Isabelle Huppert - Nunca é nada com ela
É difícil imaginarmos Isabelle Huppert numa comédia romântica ou até revelando-se, depois de dois terços de filmes parecendo fria e gelada, como alguém de coração de ouro disposta a ajudar numa história de xarope. Pensar em Isabelle Huppert é imaginar personagens que habitam nos limites do moralmente aceitável, com um centro ético que dobra como um fio de esparguete e no máximo, alguém cuja frieza a impede de lidar com os sentimentos dos outros ou sequer a gerar empatia. Bem vindos à carreira da actriz que teve mais filmes em competição do festival de Cannes, de tal forma que rapidamente ganhou a alcunha de rainha de Cannes; e na verdade, quando pensamos nas grandes damas do cinema francês actual, ainda que estrondosas intérpretes como Juliette Binoche, Marion Cotillard ou Catherine Deneuve, o nome da Huppert é o que primeiro nos vem à cabeça.
Mas porquê? Afinal, se esta mulher é o epítome de um tipo específico de personagem, de emoção, porque é tantos críticos e realizadores a apelidam tantas vezes como a melhor e mais cativante presença num ecrã? Ora, em primeiro lugar, Huppert é o raríssimo exemplar capaz de representar com a mesma categoria alguém com uma precisão intelectual e uma capacidade quase infindável de escavar sofrimento e dor.

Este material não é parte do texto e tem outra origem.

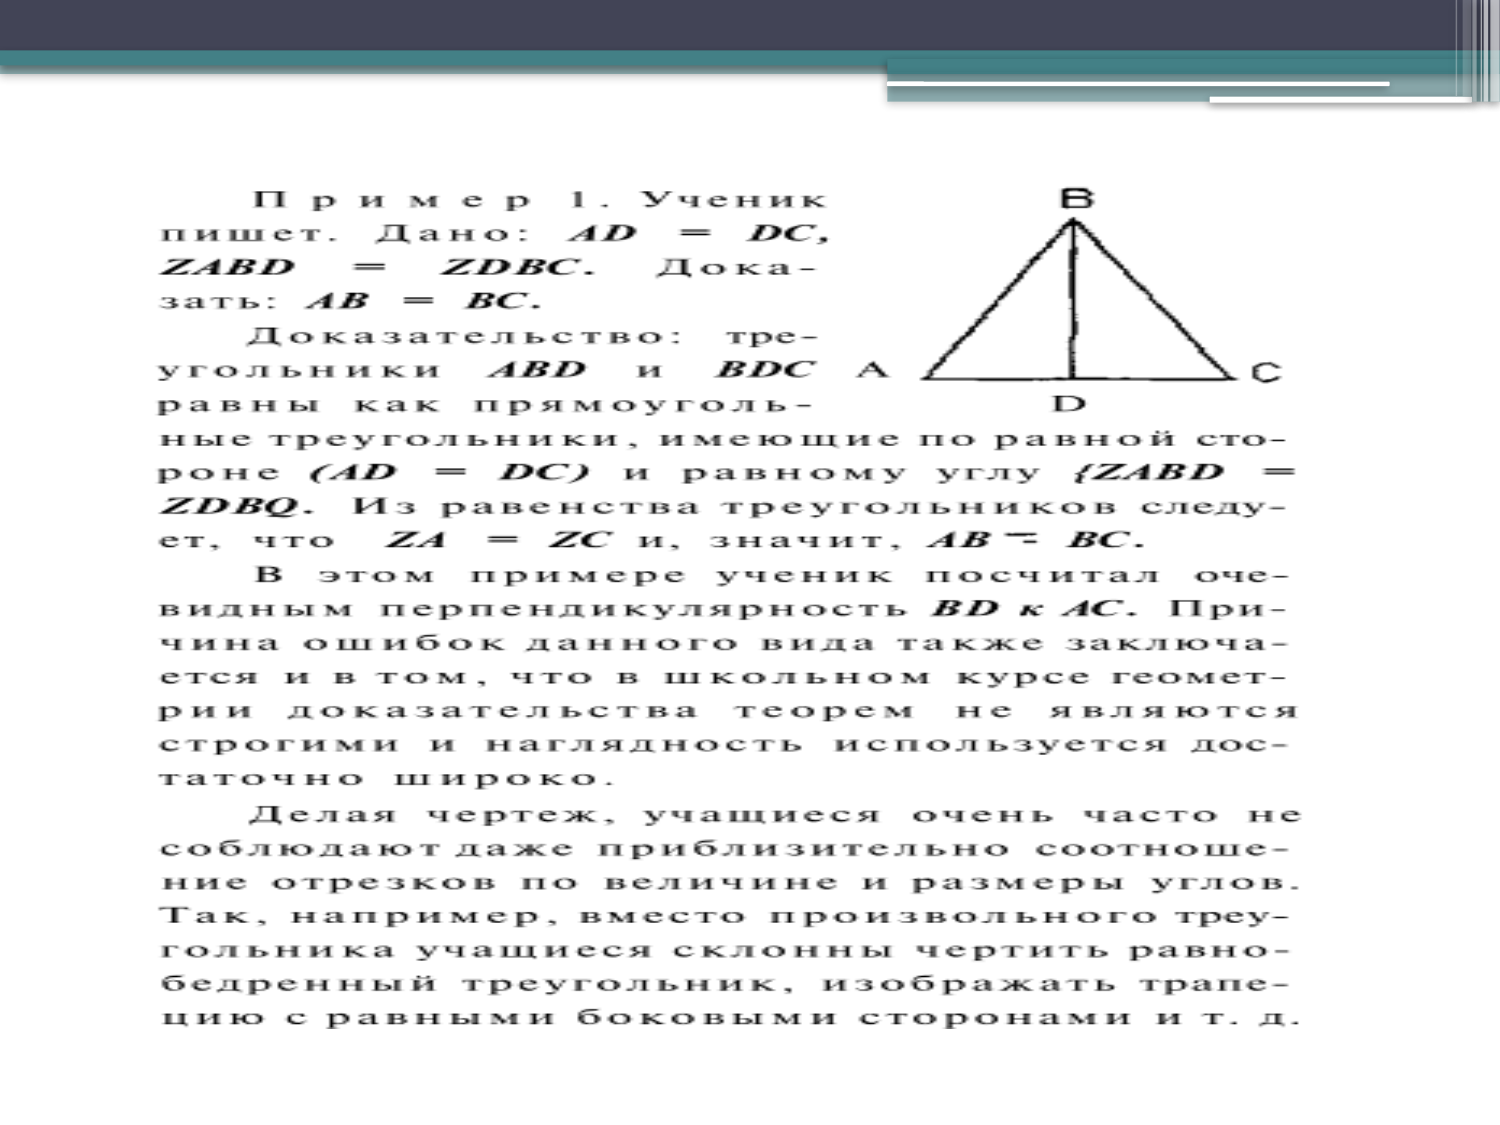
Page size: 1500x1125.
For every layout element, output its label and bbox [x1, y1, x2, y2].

list [147, 184, 1415, 1029]
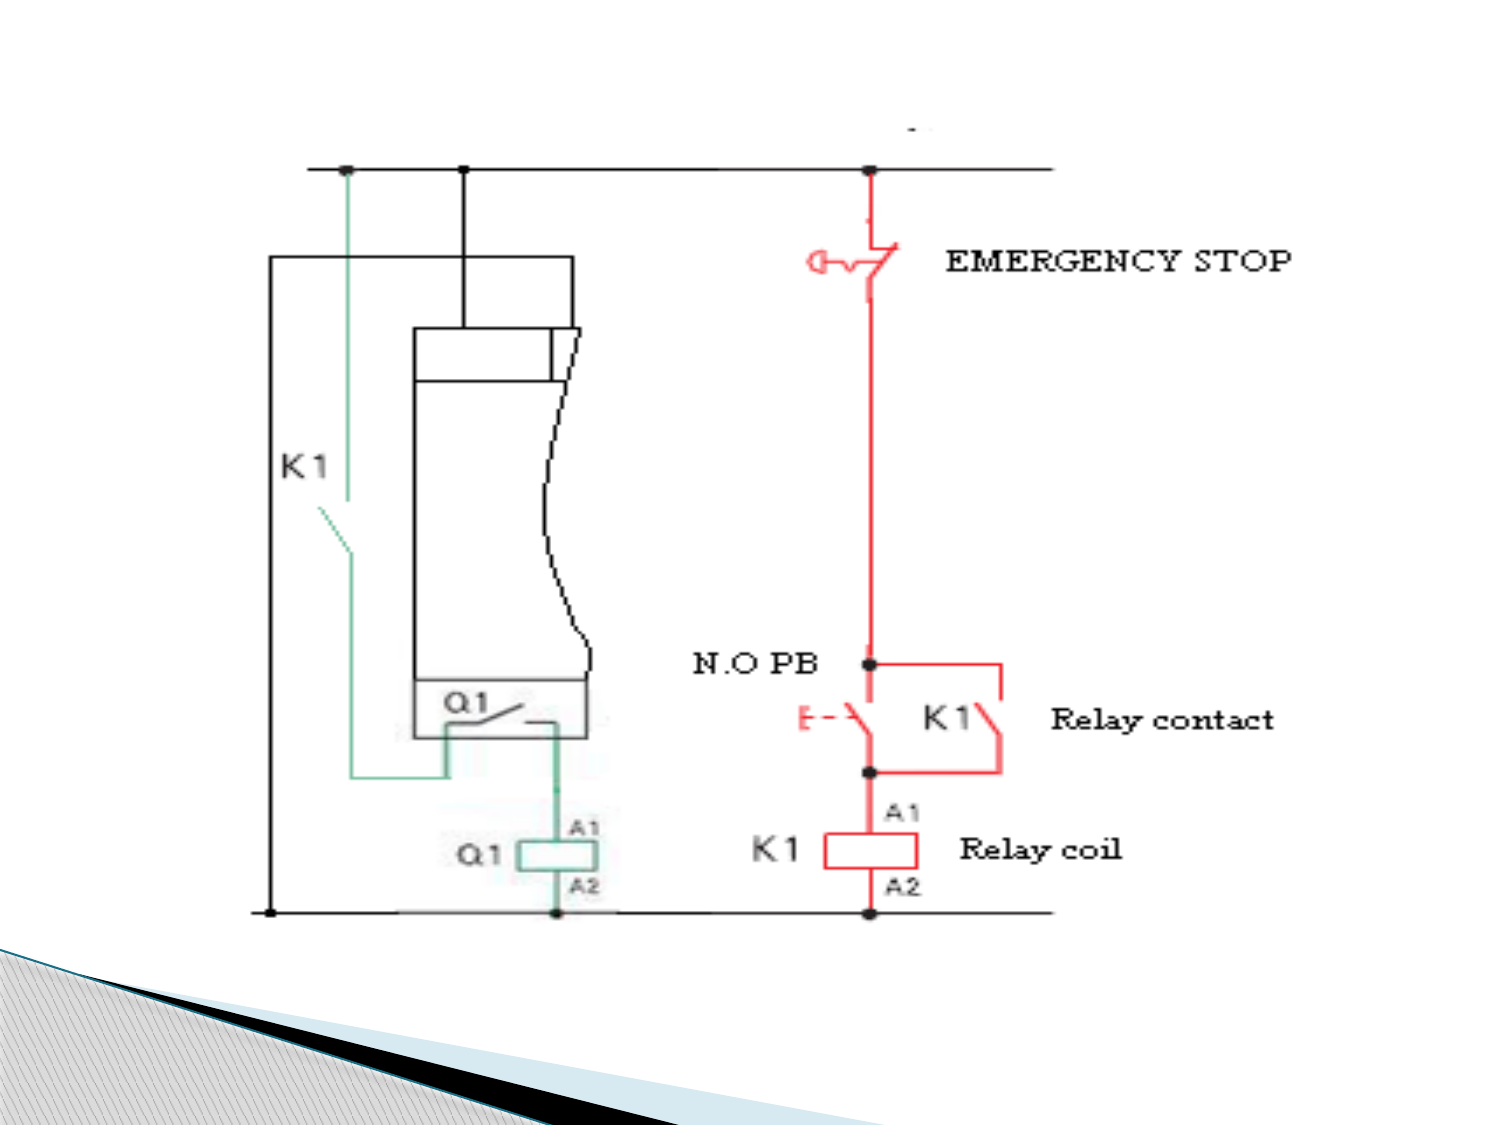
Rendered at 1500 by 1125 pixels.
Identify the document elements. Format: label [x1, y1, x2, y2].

picture [249, 124, 1313, 963]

A sua tristeza nunca é somente histérica ou descontrolada: ela pode parecer perfeitamente em controlo, mas a sua cara denuncia um turbilhão tremendo, um vendaval interior com a astúcia não consegue controlar, por imensa que seja; e no entanto, dentro da mesma aparente emoção, ela atravessa a selva que vai do desaofo carnal até às gelidas tundras antárcticas da emoção.
Nunca uma actriz conseguiu com tanta precisão e com tanta flexibilidade transmitir o desespero e o absurdo do ser humano no que sente e no que procura; e isto ao longo de toda a sua carreira, desde “Violette Noziére”, passando por “La ceremonie” ou no mais recente “Elle”, o filme que lhe valeu a sua primeira e única nomeação ao Oscar – onde viria a ser ridiculamente derrotada por Emma Stone em “La la land”. A sua colaboração com Paul Verhoeven, num thriller psicológico onde questionamos muitas vezes a linha muito difusa entre consentimento e vingança e onde Huppert interpreta talvez a vítima de violação mais atípica que possamos imaginar, fora Lisbeth Salander, mostra porque é que o medo é coisa que não lhe assiste: a sua habilidade e arrojo em abordar temas difíceis vistos através de perspectivas ainda mais complicadas deve ter encantado Paul Verhoeven, alguém como, como outros antes dele – Haneke ou Chabrol – adora esticar os limites do que achamos normal ou aceitável no comportamento humano, nomeadamente o feminino.
Quando, em 2002, François Ozon realizou o musical “8 femmes”, invocando algumas das grandes damas francesas da representação, como a já referida Deneuve, Fanny Ardant ou Emmanuelle Béart, como se quisesse reunir todos os matizes do que uma mulher pode ser num ecrã. Deneuve é uma matriarca de altiva beleza; Emanuelle Béart com uma sensualidade sempre presente; Ardant extrovertida, bonnne vivante; e Huppert? Uma mulher reprimida, intensa, gelada, escondendo-se atrás dos óculos… e tendo um romance com o seu filho adolescente. Quando o filme envereda pelo musical, Huppert senta-se ao piano – um ano depois de ser aclamada pelo seu papel em “The pianiste” e canta “Mensage personnel” de Françoise Hardy, a gelidez derrete e o coração anseia pelo amor, pela presença, mesmo que incestuosa. Ozon condensa as nossas ideias e a carreira de Huppert, mas esquece-se que, como todas as imagens, há algo mais por detrás. E acho essa é a derradeira herança de Huppert: a curiosidade gera em nós, de descobrir se o icebergue é só a ponta.